The same organization highlights that, with the new restrictions on toxic or carcinogenic, sensitizing or irritating products, “ are expected to reduce chronic allergic reactions and other inflammatory skin reactions due to tattoo and permanent makeup inks. It could also decrease more serious effects such as cancers or damage to the DNA or reproductive system potentially caused by the chemicals used in the inks . “

The alternatives are available to tattoo artists

The approval of Regulation 2020/208, containing the restrictions, actually dates back to December 2020. It follows that producers have had a year to inform themselves and adapt to the new guidelines. During the past months, therefore, the studies have equipped themselves with alternative products which, containing the offending substances in quantities lower than the levels deemed harmful, are legal. 

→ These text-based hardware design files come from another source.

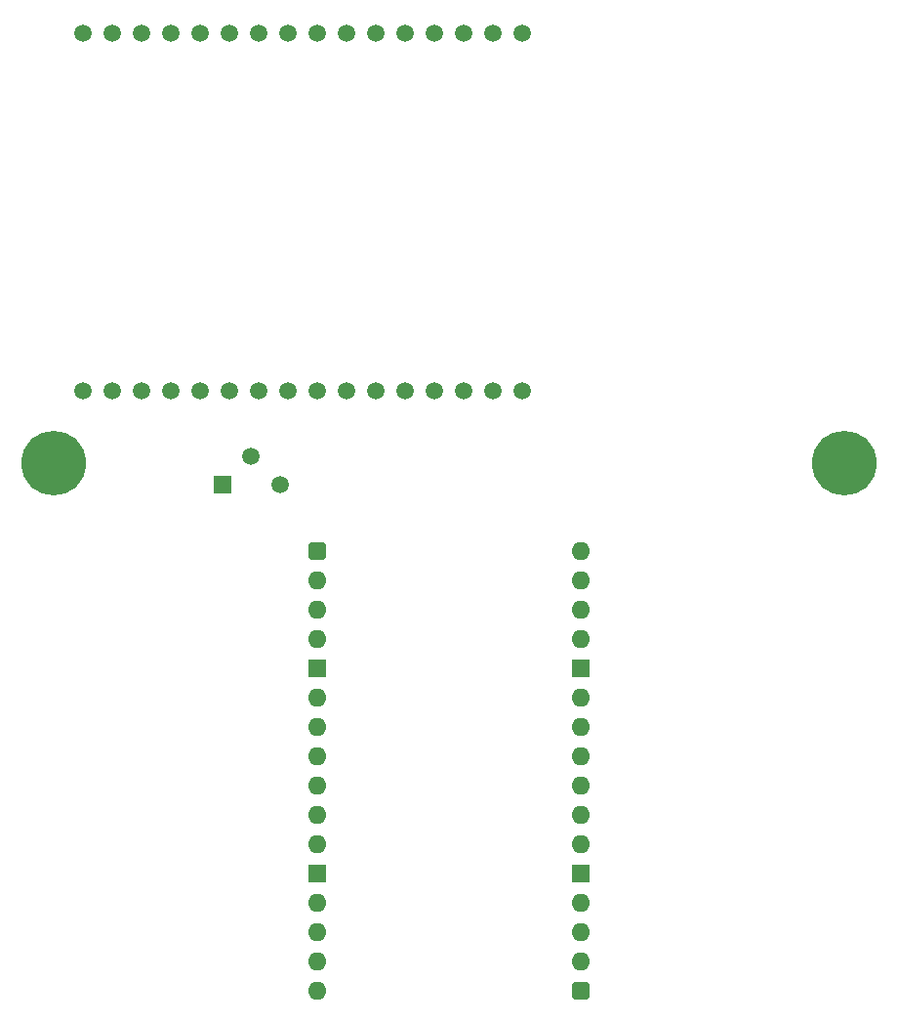
<source format=gbr>
%TF.GenerationSoftware,KiCad,Pcbnew,7.0.5*%
%TF.CreationDate,2024-01-10T18:43:09+02:00*%
%TF.ProjectId,LCD Display,4c434420-4469-4737-906c-61792e6b6963,rev?*%
%TF.SameCoordinates,Original*%
%TF.FileFunction,Soldermask,Bot*%
%TF.FilePolarity,Negative*%
%FSLAX46Y46*%
G04 Gerber Fmt 4.6, Leading zero omitted, Abs format (unit mm)*
G04 Created by KiCad (PCBNEW 7.0.5) date 2024-01-10 18:43:09*
%MOMM*%
%LPD*%
G01*
G04 APERTURE LIST*
G04 Aperture macros list*
%AMRoundRect*
0 Rectangle with rounded corners*
0 $1 Rounding radius*
0 $2 $3 $4 $5 $6 $7 $8 $9 X,Y pos of 4 corners*
0 Add a 4 corners polygon primitive as box body*
4,1,4,$2,$3,$4,$5,$6,$7,$8,$9,$2,$3,0*
0 Add four circle primitives for the rounded corners*
1,1,$1+$1,$2,$3*
1,1,$1+$1,$4,$5*
1,1,$1+$1,$6,$7*
1,1,$1+$1,$8,$9*
0 Add four rect primitives between the rounded corners*
20,1,$1+$1,$2,$3,$4,$5,0*
20,1,$1+$1,$4,$5,$6,$7,0*
20,1,$1+$1,$6,$7,$8,$9,0*
20,1,$1+$1,$8,$9,$2,$3,0*%
G04 Aperture macros list end*
%ADD10R,1.500000X1.500000*%
%ADD11C,1.500000*%
%ADD12C,5.600000*%
%ADD13RoundRect,0.400000X-0.400000X-0.400000X0.400000X-0.400000X0.400000X0.400000X-0.400000X0.400000X0*%
%ADD14O,1.600000X1.600000*%
%ADD15R,1.600000X1.600000*%
G04 APERTURE END LIST*
D10*
%TO.C,VR1*%
X139105000Y-93355000D03*
D11*
X141605000Y-90855000D03*
X144105000Y-93355000D03*
%TD*%
%TO.C,DS1*%
X127000000Y-85223000D03*
X129540000Y-85223000D03*
X132080000Y-85223000D03*
X134620000Y-85223000D03*
X137160000Y-85223000D03*
X139700000Y-85223000D03*
X142240000Y-85223000D03*
X144780000Y-85223000D03*
X147320000Y-85223000D03*
X149860000Y-85223000D03*
X152400000Y-85223000D03*
X154940000Y-85223000D03*
X157480000Y-85223000D03*
X160020000Y-85223000D03*
X162560000Y-85223000D03*
X165100000Y-85223000D03*
X127000000Y-54223000D03*
X129540000Y-54223000D03*
X132080000Y-54223000D03*
X134620000Y-54223000D03*
X137160000Y-54223000D03*
X139700000Y-54223000D03*
X142240000Y-54223000D03*
X144780000Y-54223000D03*
X147320000Y-54223000D03*
X149860000Y-54223000D03*
X152400000Y-54223000D03*
X154940000Y-54223000D03*
X157480000Y-54223000D03*
X160020000Y-54223000D03*
X162560000Y-54223000D03*
X165100000Y-54223000D03*
%TD*%
D12*
%TO.C,H1*%
X124460000Y-91440000D03*
%TD*%
%TO.C,H2*%
X193040000Y-91440000D03*
%TD*%
D13*
%TO.C,J1*%
X147320000Y-99060000D03*
D14*
X147320000Y-101600000D03*
X147320000Y-104140000D03*
X147320000Y-106680000D03*
D15*
X147320000Y-109220000D03*
D14*
X147320000Y-111760000D03*
X147320000Y-114300000D03*
X147320000Y-116840000D03*
X147320000Y-119380000D03*
X147320000Y-121920000D03*
X147320000Y-124460000D03*
D15*
X147320000Y-127000000D03*
D14*
X147320000Y-129540000D03*
X147320000Y-132080000D03*
X147320000Y-134620000D03*
X147320000Y-137160000D03*
D13*
X170180000Y-137160000D03*
D14*
X170180000Y-134620000D03*
X170180000Y-132080000D03*
X170180000Y-129540000D03*
D15*
X170180000Y-127000000D03*
D14*
X170180000Y-124460000D03*
X170180000Y-121920000D03*
X170180000Y-119380000D03*
X170180000Y-116840000D03*
X170180000Y-114300000D03*
X170180000Y-111760000D03*
D15*
X170180000Y-109220000D03*
D14*
X170180000Y-106680000D03*
X170180000Y-104140000D03*
X170180000Y-101600000D03*
X170180000Y-99060000D03*
%TD*%
M02*

</source>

At the moment, there are only two pigments for which there are no alternatives: pigment green 7 and pigment blue 15: 3. For both, there is a derogation that will make the ban come into force only from 4 January 2023 .

Italians and tattoos, the numbers

According to a study collected in the book ” On our skin. Cultural geography of tattooing” (Pisa University Press, 2019), in Italy about 12.8% of the population would be tattooed, mostly adults aged 18 to 44 . 

This is in line with the European average, which stands at 12%, but well below the United States. Here, tattooed people are about a third of the inhabitants, over 30%. 

The regular Italian tattoo artists, on the other hand, would be about 2,800, mainly distributed in the North (about 60%) and Central Italy.